> Dear people --
Coming back from ISCRAT, feeling that I've been worked over, turned around,
revolved, explained to, listened to -- a very intense week full of contacts, the
sum greater than the parts. Most education or labor education conferences I've
been to have been practical, organized around a type of work (eg teaching), not a
theory. The central focus of ISCRAT, then, was new to me. I liked it.
Wondering what it would be like to do this year in and year out. When would it
become unproductive? After 3 weeks? After 2 months?
I tried to list for myself the uses of a conference like this one. These are the
kinds ot things that were going on in my head and getting worked on as I went
from one session to another. If I asked, "What is a conference like this good
for?' I'd say it was good for:
a. Self-reflection -- upon my own work, upon my own learning and development
b. Evaluation -- of a person's work, of a team's work, of the functioning of
an activity/team/group/department/ program, mine and others'
c. Communication -
about a problem
about a success
about new information about a situation
among a team
among a group of researchers
among a group of program designers
among a group of teachers
d.

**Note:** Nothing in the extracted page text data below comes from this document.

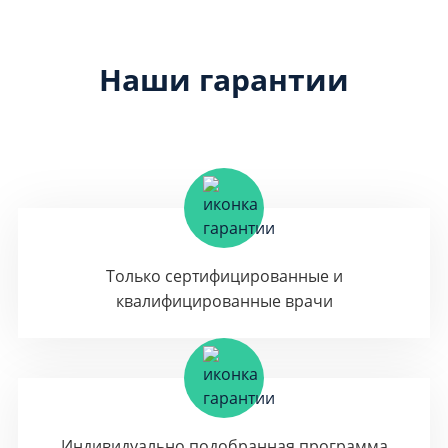
Наши гарантии
Только сертифицированные и
квалифицированные врачи
Индивидуально подобранная программа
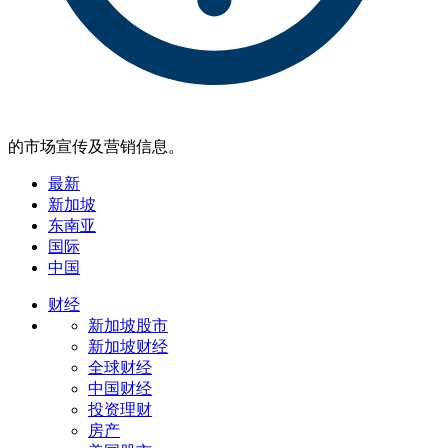
的市场宣传及营销信息。
最新
新加坡
东南亚
国际
中国
财经
新加坡股市
新加坡财经
全球财经
中国财经
投资理财
房产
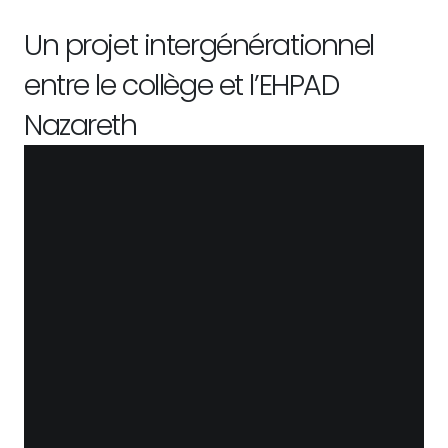
Un projet intergénérationnel
entre le collège et l’EHPAD
Nazareth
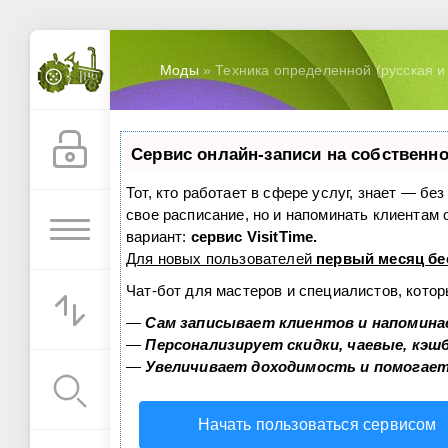
Моды
» Техника определенной (русская и 
Сервис онлайн-записи на собственно
Тот, кто работает в сфере услуг, знает — бе
свое расписание, но и напоминать клиентам
вариант:
сервис VisitTime.
Для новых пользователей
первый месяц бе
Чат-бот для мастеров и специалистов, кото
—
Сам записывает клиентов и напомина
—
Персонализирует скидки, чаевые, кэш
—
Увеличивает доходимость и помогае
Начать пользоваться сервисом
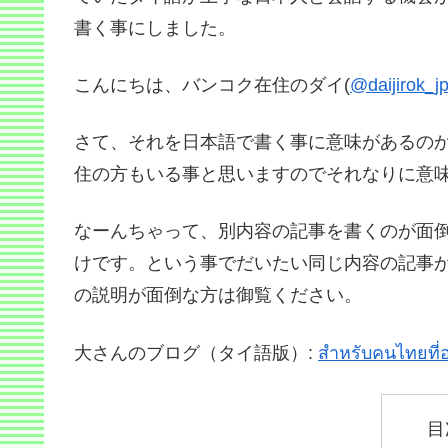
書く事にしました。
こんにちは、バンコク在住のダイ(
@daijirok_j
さて、それを日本語で書く事に意味があるの
住の方もいる事と思いますのでそれなりに意
なーんちゃって、別内容の記事を書くのが面
けです。という事でだいたい同じ内容の記事
の説明が面倒な方は御覧ください。
大さんのブログ（タイ語版）:
สำหรับคนไทยที่อย
目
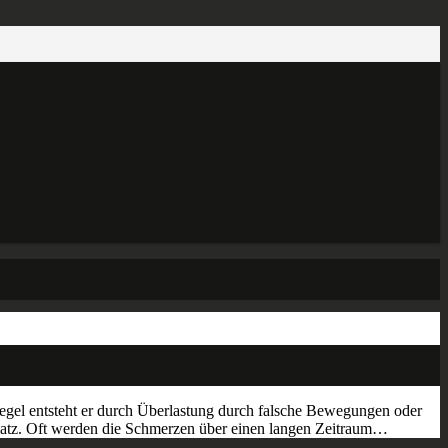
Regel entsteht er durch Überlastung durch falsche Bewegungen oder
atz. Oft werden die Schmerzen über einen langen Zeitraum…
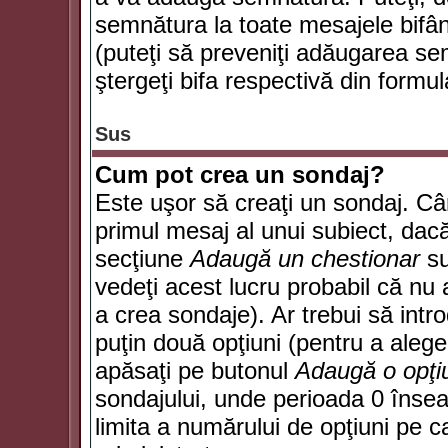
semnătura la toate mesajele bifân
(puteţi să preveniţi adăugarea s
ştergeţi bifa respectivă din formul
Sus
Cum pot crea un sondaj?
Este uşor să creaţi un sondaj. Câ
primul mesaj al unui subiect, dacă
secţiune
Adaugă un chestionar
su
vedeţi acest lucru probabil că nu 
a crea sondaje). Ar trebui să intro
puţin două opţiuni (pentru a alege 
apăsaţi pe butonul
Adaugă o opţi
sondajului, unde perioada 0 înse
limita a numărului de opţiuni pe car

Creating or defining concepts
establishing or closing in on a common vocabulary
establishing distinctions and differences
arguing for new concepts, vocabulary or distinctions and differences
e. Clarifying differences
conducting discussions and debates
extending perspectives
I've always thought of a boundary object as anything that sits on a boundary and
therefore looks different from one side compared to another. You don't know it's
a boundary object until the person who is standing on the opposite side of the
lunch table says, "Hey, would you please help me move this wagon?" In this sense,
boundary objects were everywhere you looked.
I saw at least three generations of people there, each presenting in their own
style, rhetoric, focus. First the "old" first generation (maybe they're really the
second or third generation) -- the originals. They're working on concepts that
they've been refining for years. However, they seem to want to listen, too.
Second, a generation that is "hosting" the development of AT: the people who are
sort of building the actual house of AT as it is today -- Mike, Yrjo, Jim Wertsch,
Anna, the man from Argentina - some others. Third, people who are applying it,
not worrying too much about some details, but just using it as best we can; I'd
include people from South Africa (the AIDS project people), some mathematicians
from San Diego, the teacher's group put together by Eva Ekblad, the various
presenters from Yrjo's institute -- the woman who presented on time pressure on
home health care workers. It was a slightly uncanny thing to see all three
generations mingling and talking to each other and listening to each other.